By Meghan Hall
A big-name investor has purchased a San Jose business and industrial park, a property type that has remained popular despite the economy’s slowdown during the course of the COVID-19 pandemic. In a deal that closed last week, Black Creek Group acquired the Little Orchard Center in San Jose for about $96 million, according to The Mercury News. Black Creek Group paid for the property in all cash.
Property records list the former owner as a limited liability company affiliated with Oakland-based Harvest Properties.

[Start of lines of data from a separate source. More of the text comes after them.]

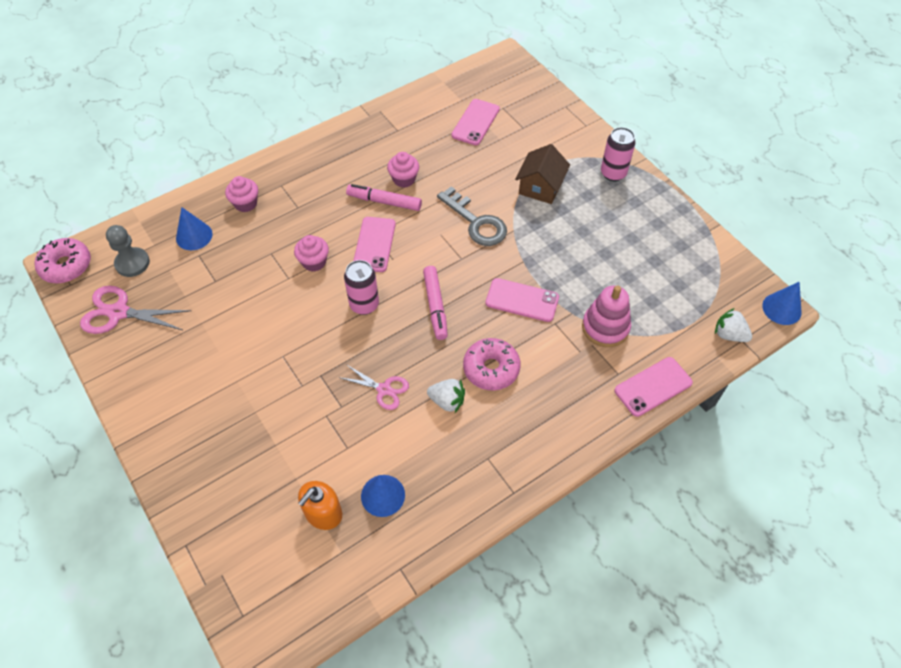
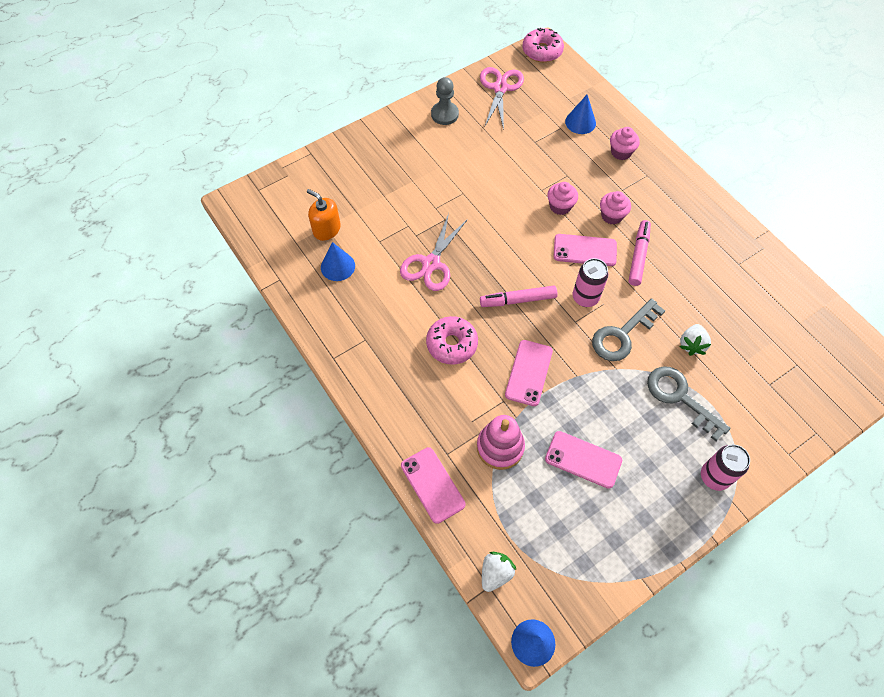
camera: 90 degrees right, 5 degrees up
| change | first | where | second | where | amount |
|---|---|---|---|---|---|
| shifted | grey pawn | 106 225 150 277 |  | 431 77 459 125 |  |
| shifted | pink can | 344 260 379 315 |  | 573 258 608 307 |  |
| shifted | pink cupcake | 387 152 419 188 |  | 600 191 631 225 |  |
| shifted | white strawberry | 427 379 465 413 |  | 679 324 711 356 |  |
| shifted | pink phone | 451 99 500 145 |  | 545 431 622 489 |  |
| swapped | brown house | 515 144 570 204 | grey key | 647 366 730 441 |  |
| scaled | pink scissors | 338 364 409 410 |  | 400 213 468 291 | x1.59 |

The property encompasses 15.8 acres and four buildings that total around 690,000 square feet. Its addresses are: 1712-1792 Little Orchard St., 1810-1870 Little Orchard St., 170-198 Barnard Ave., and 189-1983 Stauffer Blvd. Tenants include Bittel Americas, which creates tech-based solutions for the hospitality industry, Atlas Compliance and Engineering, which specializes in product development, and Stericycle Specialty Waste, among others.
The property is in a heavily commercial part of San Jose, not far from an Amazon Hub Locker, Space Systems Loral and several shopping centers anchored by The Home Depot, Target Mobile and Best Buy. The property is just off of State Route 87 and is also within close proximity of the Santa Clara County Fairgrounds.
Bay Area industrial properties have fared particularly well over the past year. A second quarter market report released by JLL states that a “resurgence” in advanced manufacturing, for example, led to “record-breaking” quarterly absorption for Silicon Valley. The market recorded 2.3 million square feet of quarterly net absorption, with manufacturers and e-commerce tenants leading the way.
“After e-commerce related companies dominated leasing and touring activity for much of 2019 and 2020, the tenant mix in the market has diversified, marked primarily by the resurgence of advanced manufacturers,” the report states.
Vacancy across the market sits at 4.6 percent, with total asking rents reaching $1.28 per square foot. The market is expected to continue to compress as eager companies gobble up available space.